The aim of this report is to provide information about children and young people aged 0-24 who were hospitalised as a result of poisoning by pharmaceuticals or other substances in Australia. Over 30% of all hospitalised cases of poisoning during 2012-13 involved children and young people aged 0-24 (12,451 cases).
For all types of poisoning combined, age-standardised rates were much higher for girls and young women (223 cases per 100,000 population) compared with boys and young men (109). On average, children and young people spent 2 days in hospital per episode of care, with girls aged 10-14 spending nearly 3 days on average. High threat to life (HTTL) cases were rare (fewer than 1% overall) and mainly infants (<12 months; 2% HTTL cases).
Poisoning by pharmaceuticals
There were 10,620 hospitalised cases of poisoning by pharmaceuticals in 2012-13. Rates were highest among girls aged 15-17 (589 cases per 100,000). The lowest rates were for infants (20 per 100,000) and children aged 5-9 years (9 per 100,000).
The largest group (3,935; 37%) of cases were caused by non-opioid analgesics (for example, ibuprofen and paracetamol) with 84% of the cases due to 4-Aminophenol derivatives such as paracetamol. Psychotropic drugs (for example, tricyclic and tetracyclic antidepressants, antipsychotics and neuroleptics) were the second most common (30%).
For children aged 1-4, there was a much wider range of pharmaceuticals responsible for poisoning compared with other age groups. For the 3 oldest age groups, episodes were dominated by non-opioid analgesics and psychotropic drugs. For those young people aged 10-14, 15-17 and 18-24, poisoning by non-opioid analgesics accounted for 56%, 53% and 29%, respectively, while poisoning by psychotropic drugs accounted for 21%, 27% and 36%, respectively.

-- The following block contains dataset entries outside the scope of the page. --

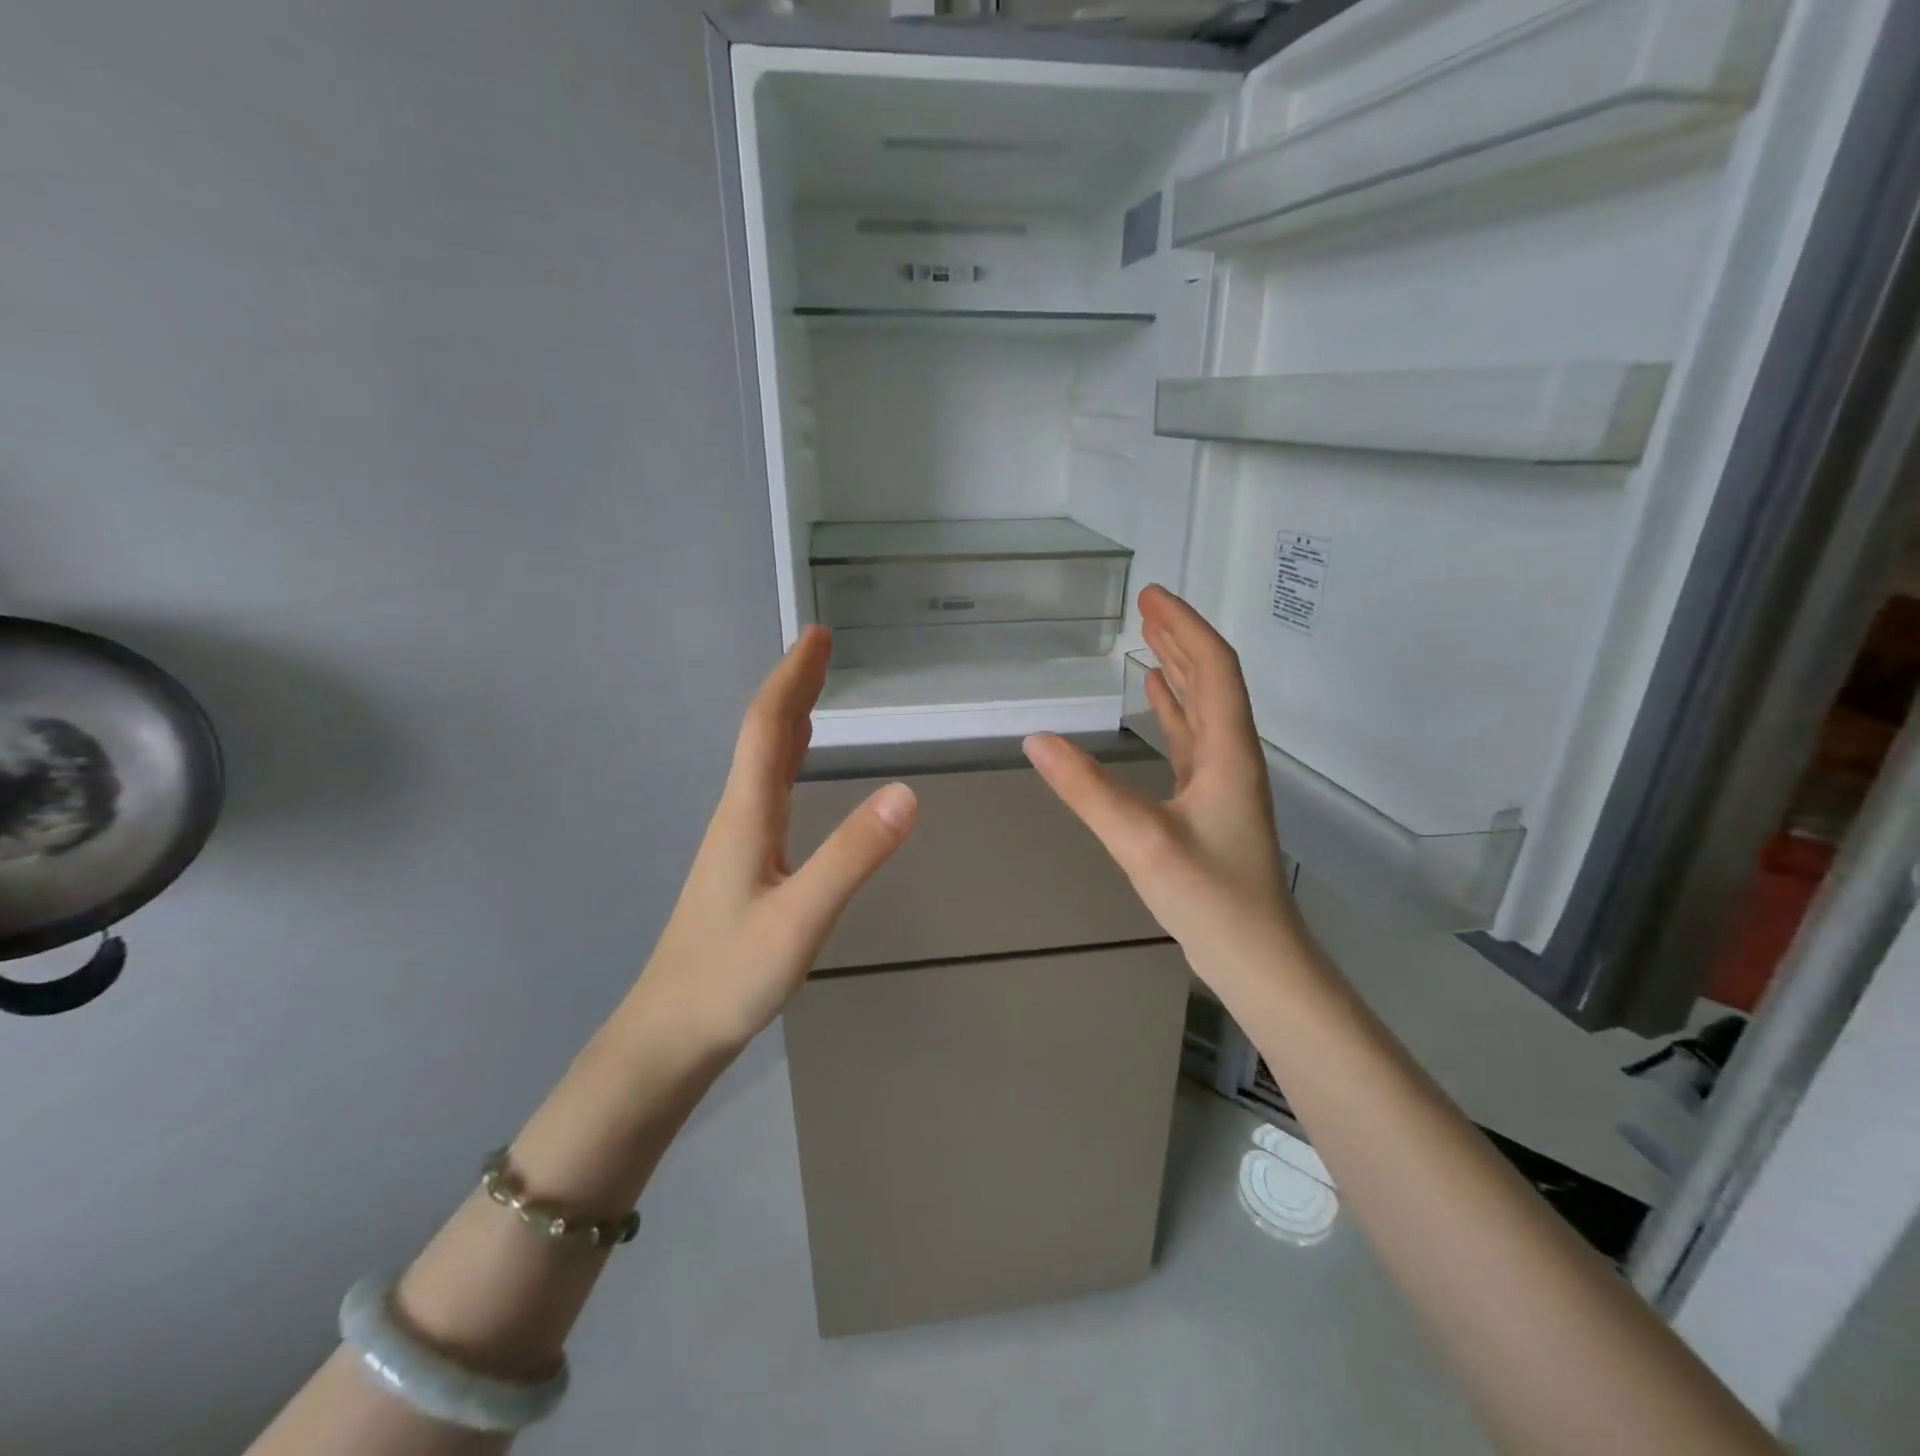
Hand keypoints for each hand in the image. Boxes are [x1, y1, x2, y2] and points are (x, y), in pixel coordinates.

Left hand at [634, 627, 916, 1052]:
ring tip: (815, 690)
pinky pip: (767, 790)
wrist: (670, 1033)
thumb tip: (906, 791)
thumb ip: (853, 855)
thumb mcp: (802, 918)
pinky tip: (795, 768)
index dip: (794, 677)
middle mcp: (737, 814)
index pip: (769, 726)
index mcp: (747, 813)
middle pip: (764, 734)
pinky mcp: (741, 865)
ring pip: (762, 761)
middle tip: (823, 647)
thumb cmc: (730, 976)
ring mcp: (736, 840)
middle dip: (794, 685)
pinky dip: (786, 757)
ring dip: (790, 718)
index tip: (819, 634)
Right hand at [1024, 585, 1299, 992]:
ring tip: (1149, 639)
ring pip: (1203, 707)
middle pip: (1212, 679)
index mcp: (1228, 751)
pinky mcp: (1211, 802)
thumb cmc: (1210, 898)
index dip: (1185, 626)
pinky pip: (1192, 739)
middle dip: (1180, 637)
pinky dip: (1174, 710)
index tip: (1152, 595)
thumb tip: (1037, 739)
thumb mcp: (1141, 841)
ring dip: (1179, 668)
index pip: (1214, 668)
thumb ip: (1087, 790)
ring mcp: (1223, 780)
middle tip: (1146, 605)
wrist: (1256, 958)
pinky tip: (1156, 700)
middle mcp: (1232, 755)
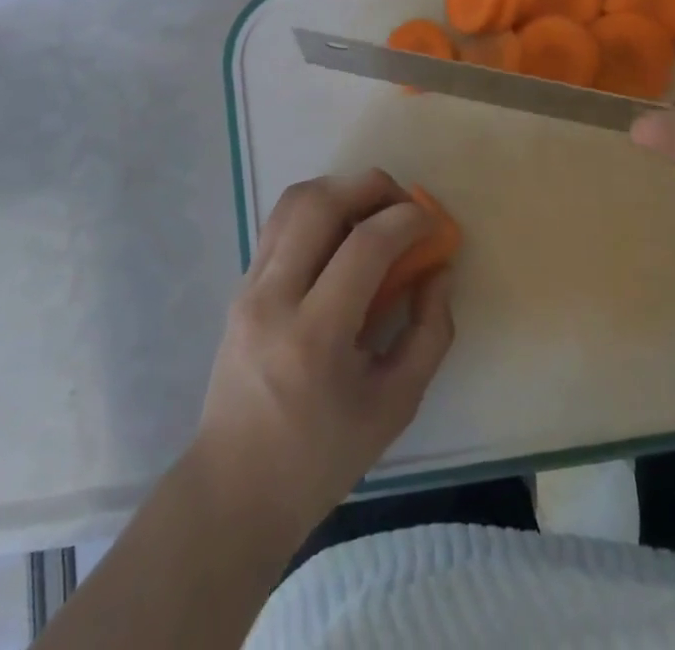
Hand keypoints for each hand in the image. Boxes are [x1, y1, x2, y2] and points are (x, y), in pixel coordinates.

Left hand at [188, 170, 455, 549]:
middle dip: (373, 187)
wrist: (235, 488)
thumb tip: (439, 270)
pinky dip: (317, 210)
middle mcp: (274, 298)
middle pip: (321, 202)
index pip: (365, 245)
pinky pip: (280, 222)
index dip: (408, 220)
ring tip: (374, 214)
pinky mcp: (240, 284)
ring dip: (342, 190)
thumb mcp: (396, 406)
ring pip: (294, 201)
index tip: (433, 224)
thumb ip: (429, 332)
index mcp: (315, 337)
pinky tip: (341, 235)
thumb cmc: (322, 456)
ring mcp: (249, 286)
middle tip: (404, 206)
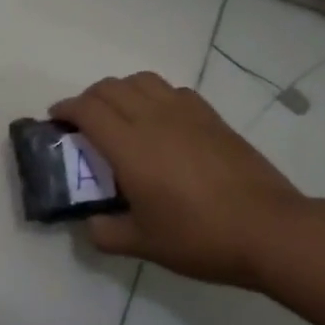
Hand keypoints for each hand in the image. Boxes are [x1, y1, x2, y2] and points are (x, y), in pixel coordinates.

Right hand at [50, 73, 302, 289]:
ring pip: (142, 80)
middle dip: (88, 98)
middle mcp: (154, 119)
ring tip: (119, 114)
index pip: (87, 109)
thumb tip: (90, 224)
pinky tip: (159, 120)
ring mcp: (186, 113)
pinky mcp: (211, 116)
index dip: (65, 109)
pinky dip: (153, 95)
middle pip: (110, 87)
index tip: (56, 120)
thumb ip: (106, 232)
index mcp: (130, 147)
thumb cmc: (200, 237)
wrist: (268, 229)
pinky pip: (172, 90)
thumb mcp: (144, 244)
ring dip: (120, 90)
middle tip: (82, 122)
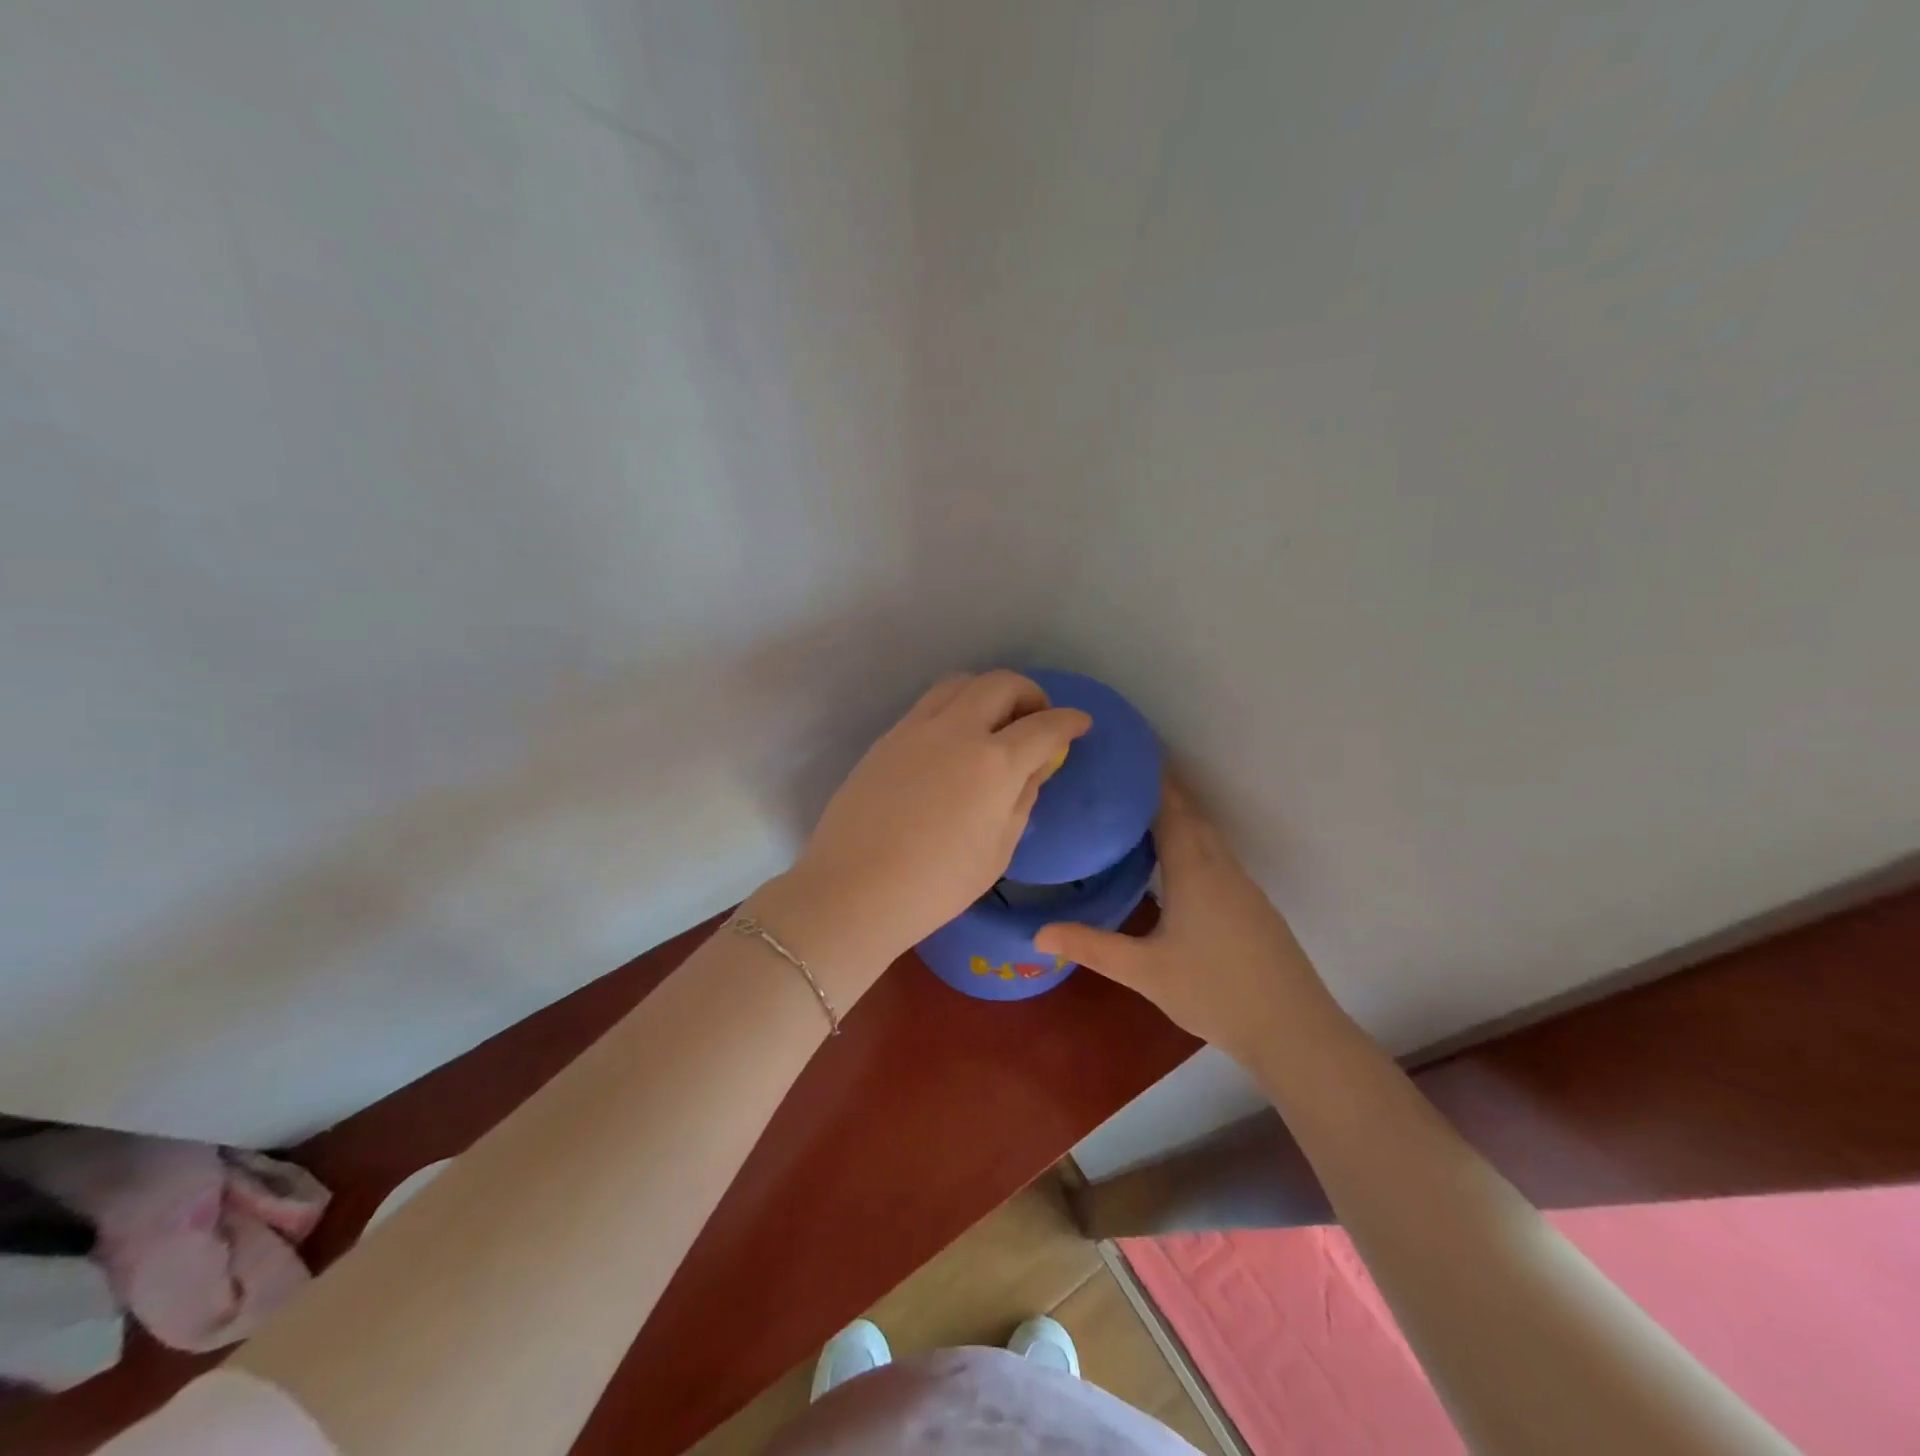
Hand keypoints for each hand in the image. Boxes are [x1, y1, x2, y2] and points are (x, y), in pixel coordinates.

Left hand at [771, 671, 1090, 992]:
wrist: (854, 890)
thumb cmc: (936, 885)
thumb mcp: (998, 849)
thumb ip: (1022, 798)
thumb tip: (1035, 766)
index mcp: (994, 763)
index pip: (1044, 726)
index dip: (1069, 721)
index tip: (1080, 723)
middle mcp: (957, 730)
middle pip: (1001, 684)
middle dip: (1030, 693)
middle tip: (1036, 718)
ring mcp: (916, 729)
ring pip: (960, 683)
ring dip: (988, 691)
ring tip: (994, 720)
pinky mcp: (887, 738)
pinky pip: (929, 704)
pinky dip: (954, 707)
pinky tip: (954, 738)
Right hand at [1034, 777, 1340, 1065]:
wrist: (1294, 1030)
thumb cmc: (1214, 993)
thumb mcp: (1144, 971)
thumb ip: (1091, 946)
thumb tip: (1038, 932)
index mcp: (1194, 869)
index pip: (1170, 807)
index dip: (1150, 778)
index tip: (1125, 753)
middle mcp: (1221, 866)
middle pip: (1191, 814)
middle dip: (1160, 790)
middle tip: (1121, 777)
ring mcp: (1242, 885)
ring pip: (1207, 835)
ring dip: (1179, 814)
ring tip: (1139, 810)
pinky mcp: (1252, 905)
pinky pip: (1217, 855)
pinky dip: (1193, 839)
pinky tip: (1175, 861)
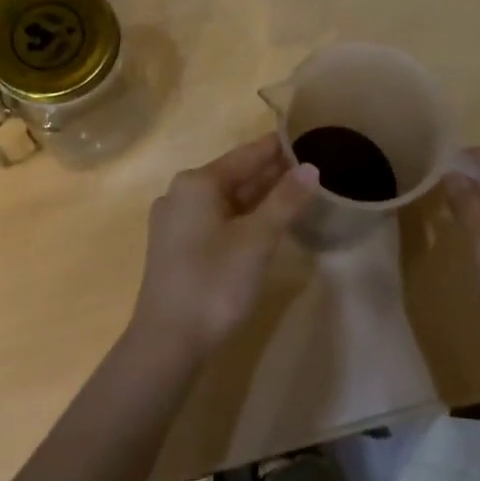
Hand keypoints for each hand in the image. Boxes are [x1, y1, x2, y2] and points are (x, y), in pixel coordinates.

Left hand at [131, 136, 319, 359]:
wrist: (168, 342)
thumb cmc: (214, 283)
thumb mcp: (258, 239)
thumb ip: (286, 200)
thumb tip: (311, 168)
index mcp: (197, 183)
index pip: (245, 155)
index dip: (276, 148)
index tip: (305, 138)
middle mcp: (181, 195)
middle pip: (234, 176)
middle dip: (270, 173)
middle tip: (310, 168)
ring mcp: (175, 223)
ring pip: (225, 200)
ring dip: (258, 196)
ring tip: (295, 193)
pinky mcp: (176, 248)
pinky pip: (216, 220)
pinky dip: (242, 217)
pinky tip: (265, 223)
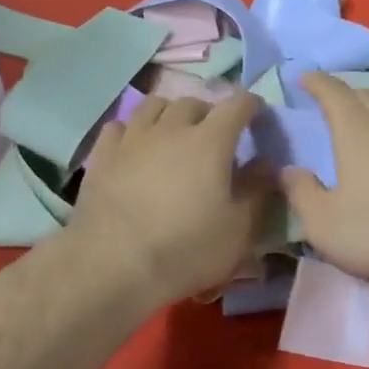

Poisoning by other substances
Among children and young people, there were 1,831 hospitalised cases of poisoning by other substances in 2012-13, at a rate of 24 per 100,000 population. Poisoning by other substances occurred mainly in children aged 1-4 (23%) and young people aged 18-24 (37%). Among children aged 1-4, the rate of poisoning was higher among boys (43) compared with girls (27). The most common cause of poisoning by other substances among children and young people was contact with venomous animals (749 cases); insect bites (54%) and spider bites (22%) accounted for the majority of these envenomations.
Almost two-thirds (63%) of poisoning cases among children and young people aged 10-24 were due to intentional self-harm, but this was more common in the older age groups examined (15‒17 and 18‒24 years). In these groups, intentional self-harm accounted for the largest proportion of hospitalised poisoning among both sexes, though the rates of intentional self-poisoning were higher among females in each age group.